● **YOUR ASSIGNMENT**
An exact, complete copy of the entries is what is needed.

[Opening DATASET RECORDS section]

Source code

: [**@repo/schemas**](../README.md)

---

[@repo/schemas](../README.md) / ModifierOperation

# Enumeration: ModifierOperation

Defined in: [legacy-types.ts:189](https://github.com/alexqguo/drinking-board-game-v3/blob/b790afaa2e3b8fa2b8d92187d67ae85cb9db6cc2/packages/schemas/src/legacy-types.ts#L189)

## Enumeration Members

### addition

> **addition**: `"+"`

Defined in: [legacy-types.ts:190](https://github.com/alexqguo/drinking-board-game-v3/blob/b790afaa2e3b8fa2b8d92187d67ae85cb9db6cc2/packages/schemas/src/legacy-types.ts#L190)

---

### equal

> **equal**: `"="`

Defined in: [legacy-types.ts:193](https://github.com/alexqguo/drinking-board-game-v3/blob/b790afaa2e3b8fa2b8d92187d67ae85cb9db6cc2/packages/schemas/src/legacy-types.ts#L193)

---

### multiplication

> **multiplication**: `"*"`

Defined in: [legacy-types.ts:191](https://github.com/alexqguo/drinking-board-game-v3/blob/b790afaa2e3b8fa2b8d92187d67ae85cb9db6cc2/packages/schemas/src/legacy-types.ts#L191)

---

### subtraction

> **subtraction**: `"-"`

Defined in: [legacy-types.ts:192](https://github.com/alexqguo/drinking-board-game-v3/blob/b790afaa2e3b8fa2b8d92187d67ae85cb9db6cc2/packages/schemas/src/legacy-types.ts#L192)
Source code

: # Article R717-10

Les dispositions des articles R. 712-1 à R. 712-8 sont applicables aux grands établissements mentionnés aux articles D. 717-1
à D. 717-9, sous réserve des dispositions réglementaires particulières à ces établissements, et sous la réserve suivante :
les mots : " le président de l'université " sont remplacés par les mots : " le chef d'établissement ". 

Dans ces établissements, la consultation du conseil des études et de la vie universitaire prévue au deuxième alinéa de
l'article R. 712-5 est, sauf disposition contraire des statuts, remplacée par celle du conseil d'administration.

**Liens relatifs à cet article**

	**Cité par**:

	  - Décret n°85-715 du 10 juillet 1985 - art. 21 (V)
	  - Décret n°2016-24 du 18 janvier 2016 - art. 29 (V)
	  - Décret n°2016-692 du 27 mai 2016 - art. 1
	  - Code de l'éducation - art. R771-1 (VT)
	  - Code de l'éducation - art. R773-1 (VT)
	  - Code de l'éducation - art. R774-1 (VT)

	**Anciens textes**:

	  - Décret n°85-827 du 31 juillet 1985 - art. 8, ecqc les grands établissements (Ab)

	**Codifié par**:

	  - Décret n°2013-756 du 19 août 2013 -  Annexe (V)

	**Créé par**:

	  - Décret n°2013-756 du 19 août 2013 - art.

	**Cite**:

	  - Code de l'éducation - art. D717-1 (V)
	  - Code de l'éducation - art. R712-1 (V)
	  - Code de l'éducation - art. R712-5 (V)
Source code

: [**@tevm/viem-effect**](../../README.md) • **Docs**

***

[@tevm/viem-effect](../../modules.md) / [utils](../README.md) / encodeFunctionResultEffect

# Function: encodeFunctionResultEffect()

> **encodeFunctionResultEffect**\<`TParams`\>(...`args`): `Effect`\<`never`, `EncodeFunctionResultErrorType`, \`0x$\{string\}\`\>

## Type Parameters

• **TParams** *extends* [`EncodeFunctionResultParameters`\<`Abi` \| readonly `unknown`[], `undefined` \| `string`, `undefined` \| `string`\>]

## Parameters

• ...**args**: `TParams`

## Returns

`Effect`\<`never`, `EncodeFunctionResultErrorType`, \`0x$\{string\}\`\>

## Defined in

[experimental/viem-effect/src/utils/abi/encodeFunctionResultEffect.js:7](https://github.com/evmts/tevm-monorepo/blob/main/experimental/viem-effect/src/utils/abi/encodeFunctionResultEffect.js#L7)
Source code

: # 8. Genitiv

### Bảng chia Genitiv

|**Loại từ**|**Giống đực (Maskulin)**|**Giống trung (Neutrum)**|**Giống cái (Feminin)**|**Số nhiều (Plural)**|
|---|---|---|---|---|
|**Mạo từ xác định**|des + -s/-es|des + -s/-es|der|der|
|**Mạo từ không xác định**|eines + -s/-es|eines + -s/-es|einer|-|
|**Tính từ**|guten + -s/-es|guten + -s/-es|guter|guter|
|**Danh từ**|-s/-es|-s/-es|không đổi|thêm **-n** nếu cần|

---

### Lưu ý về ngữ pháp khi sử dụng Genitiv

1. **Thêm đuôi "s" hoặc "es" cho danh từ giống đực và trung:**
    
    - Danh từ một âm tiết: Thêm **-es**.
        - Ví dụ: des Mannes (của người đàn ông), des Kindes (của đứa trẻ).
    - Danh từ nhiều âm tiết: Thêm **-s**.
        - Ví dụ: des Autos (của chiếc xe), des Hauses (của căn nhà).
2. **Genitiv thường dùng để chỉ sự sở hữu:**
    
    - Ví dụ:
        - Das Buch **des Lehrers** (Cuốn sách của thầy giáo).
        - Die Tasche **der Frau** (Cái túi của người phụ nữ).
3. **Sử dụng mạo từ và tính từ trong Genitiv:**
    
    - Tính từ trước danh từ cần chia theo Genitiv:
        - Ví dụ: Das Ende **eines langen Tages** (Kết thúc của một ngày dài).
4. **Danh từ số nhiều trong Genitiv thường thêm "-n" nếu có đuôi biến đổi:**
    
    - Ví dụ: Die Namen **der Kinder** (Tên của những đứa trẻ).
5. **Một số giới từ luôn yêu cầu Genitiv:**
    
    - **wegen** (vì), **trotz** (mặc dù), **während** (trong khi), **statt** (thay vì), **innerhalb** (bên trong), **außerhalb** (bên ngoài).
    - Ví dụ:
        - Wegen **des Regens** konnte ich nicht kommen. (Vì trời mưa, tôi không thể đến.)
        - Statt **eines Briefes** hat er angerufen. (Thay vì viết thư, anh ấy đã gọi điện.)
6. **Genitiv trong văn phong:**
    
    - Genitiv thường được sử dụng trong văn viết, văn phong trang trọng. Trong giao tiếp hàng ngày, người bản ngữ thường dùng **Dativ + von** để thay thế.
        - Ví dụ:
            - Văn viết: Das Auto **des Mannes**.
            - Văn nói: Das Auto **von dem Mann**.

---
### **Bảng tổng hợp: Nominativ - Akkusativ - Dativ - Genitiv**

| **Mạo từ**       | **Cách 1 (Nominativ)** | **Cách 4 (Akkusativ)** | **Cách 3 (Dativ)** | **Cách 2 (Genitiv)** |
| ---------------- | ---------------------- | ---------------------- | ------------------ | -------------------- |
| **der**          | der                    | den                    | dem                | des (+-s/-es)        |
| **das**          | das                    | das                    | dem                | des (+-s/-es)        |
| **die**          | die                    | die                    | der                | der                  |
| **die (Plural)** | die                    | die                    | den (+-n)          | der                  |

[Closing DATASET RECORDS section]

● **TASK ANSWER**
Source code

: [**@repo/schemas**](../README.md)

---

[@repo/schemas](../README.md) / ModifierOperation

# Enumeration: ModifierOperation

Defined in: [legacy-types.ts:189](https://github.com/alexqguo/drinking-board-game-v3/blob/b790afaa2e3b8fa2b8d92187d67ae85cb9db6cc2/packages/schemas/src/legacy-types.ts#L189)

## Enumeration Members

### addition

> **addition**: `"+"`

Defined in: [legacy-types.ts:190](https://github.com/alexqguo/drinking-board-game-v3/blob/b790afaa2e3b8fa2b8d92187d67ae85cb9db6cc2/packages/schemas/src/legacy-types.ts#L190)

---

### equal

> **equal**: `"="`

Defined in: [legacy-types.ts:193](https://github.com/alexqguo/drinking-board-game-v3/blob/b790afaa2e3b8fa2b8d92187d67ae85cb9db6cc2/packages/schemas/src/legacy-types.ts#L193)

---

### multiplication

> **multiplication**: `"*"`

Defined in: [legacy-types.ts:191](https://github.com/alexqguo/drinking-board-game-v3/blob/b790afaa2e3b8fa2b8d92187d67ae85cb9db6cc2/packages/schemas/src/legacy-types.ts#L191)

---

### subtraction

> **subtraction**: `"-"`

Defined in: [legacy-types.ts:192](https://github.com/alexqguo/drinking-board-game-v3/blob/b790afaa2e3b8fa2b8d92187d67ae85cb9db6cc2/packages/schemas/src/legacy-types.ts#L192)
Source code

: # Article R717-10

Les dispositions des articles R. 712-1 à R. 712-8 sont applicables aux grands établissements mentionnés aux articles D. 717-1
à D. 717-9, sous réserve des dispositions réglementaires particulières à ces établissements, et sous la réserve suivante :
les mots : " le président de l'université " sont remplacés par les mots : " le chef d'établissement ". 

Dans ces établissements, la consultation du conseil des études et de la vie universitaire prévue au deuxième alinéa de
l'article R. 712-5 est, sauf disposition contraire des statuts, remplacée par celle du conseil d'administration.

**Liens relatifs à cet article**

	**Cité par**:

	  - Décret n°85-715 du 10 juillet 1985 - art. 21 (V)
	  - Décret n°2016-24 du 18 janvier 2016 - art. 29 (V)
	  - Décret n°2016-692 du 27 mai 2016 - art. 1
	  - Code de l'éducation - art. R771-1 (VT)
	  - Code de l'éducation - art. R773-1 (VT)
	  - Code de l'éducation - art. R774-1 (VT)

	**Anciens textes**:

	  - Décret n°85-827 du 31 juillet 1985 - art. 8, ecqc les grands établissements (Ab)

	**Codifié par**:

	  - Décret n°2013-756 du 19 août 2013 -  Annexe (V)

	**Créé par**:

	  - Décret n°2013-756 du 19 août 2013 - art.

	**Cite**:

	  - Code de l'éducation - art. D717-1 (V)
	  - Code de l'éducation - art. R712-1 (V)
	  - Code de l'éducation - art. R712-5 (V)
Source code

: [**@tevm/viem-effect**](../../README.md) • **Docs**

***

[@tevm/viem-effect](../../modules.md) / [utils](../README.md) / encodeFunctionResultEffect

# Function: encodeFunctionResultEffect()

> **encodeFunctionResultEffect**\<`TParams`\>(...`args`): `Effect`\<`never`, `EncodeFunctionResultErrorType`, \`0x$\{string\}\`\>

## Type Parameters

• **TParams** *extends* [`EncodeFunctionResultParameters`\<`Abi` \| readonly `unknown`[], `undefined` \| `string`, `undefined` \| `string`\>]

## Parameters

• ...**args**: `TParams`

## Returns

`Effect`\<`never`, `EncodeFunctionResultErrorType`, \`0x$\{string\}\`\>

## Defined in

[experimental/viem-effect/src/utils/abi/encodeFunctionResultEffect.js:7](https://github.com/evmts/tevm-monorepo/blob/main/experimental/viem-effect/src/utils/abi/encodeFunctionResultEffect.js#L7)
Source code

: # 8. Genitiv

### Bảng chia Genitiv

|**Loại từ**|**Giống đực (Maskulin)**|**Giống trung (Neutrum)**|**Giống cái (Feminin)**|**Số nhiều (Plural)**|
|---|---|---|---|---|
|**Mạo từ xác định**|des + -s/-es|des + -s/-es|der|der|
|**Mạo từ không xác định**|eines + -s/-es|eines + -s/-es|einer|-|
|**Tính từ**|guten + -s/-es|guten + -s/-es|guter|guter|
|**Danh từ**|-s/-es|-s/-es|không đổi|thêm **-n** nếu cần|

---

### Lưu ý về ngữ pháp khi sử dụng Genitiv

1. **Thêm đuôi "s" hoặc "es" cho danh từ giống đực và trung:**
    
    - Danh từ một âm tiết: Thêm **-es**.
        - Ví dụ: des Mannes (của người đàn ông), des Kindes (của đứa trẻ).
    - Danh từ nhiều âm tiết: Thêm **-s**.
        - Ví dụ: des Autos (của chiếc xe), des Hauses (của căn nhà).
2. **Genitiv thường dùng để chỉ sự sở hữu:**
    
    - Ví dụ:
        - Das Buch **des Lehrers** (Cuốn sách của thầy giáo).
        - Die Tasche **der Frau** (Cái túi của người phụ nữ).
3. **Sử dụng mạo từ và tính từ trong Genitiv:**
    
    - Tính từ trước danh từ cần chia theo Genitiv:
        - Ví dụ: Das Ende **eines langen Tages** (Kết thúc của một ngày dài).
4. **Danh từ số nhiều trong Genitiv thường thêm "-n" nếu có đuôi biến đổi:**
    
    - Ví dụ: Die Namen **der Kinder** (Tên của những đứa trẻ).
5. **Một số giới từ luôn yêu cầu Genitiv:**
    
    - **wegen** (vì), **trotz** (mặc dù), **während** (trong khi), **statt** (thay vì), **innerhalb** (bên trong), **außerhalb** (bên ngoài).
    - Ví dụ:
        - Wegen **des Regens** konnte ich nicht kommen. (Vì trời mưa, tôi không thể đến.)
        - Statt **eines Briefes** hat er angerufen. (Thay vì viết thư, anh ấy đã gọi điện.)
6. **Genitiv trong văn phong:**
    
    - Genitiv thường được sử dụng trong văn viết, văn phong trang trọng. Trong giao tiếp hàng ngày, người bản ngữ thường dùng **Dativ + von** để thay thế.
        - Ví dụ:
            - Văn viết: Das Auto **des Mannes**.
            - Văn nói: Das Auto **von dem Mann**.

---
### **Bảng tổng hợp: Nominativ - Akkusativ - Dativ - Genitiv**

| **Mạo từ**       | **Cách 1 (Nominativ)** | **Cách 4 (Akkusativ)** | **Cách 3 (Dativ)** | **Cách 2 (Genitiv)** |
| ---------------- | ---------------------- | ---------------------- | ------------------ | -------------------- |
| **der**          | der                    | den                    | dem                | des (+-s/-es)        |
| **das**          | das                    | das                    | dem                | des (+-s/-es)        |
| **die**          | die                    | die                    | der                | der                  |
| **die (Plural)** | die                    | die                    | den (+-n)          | der                  |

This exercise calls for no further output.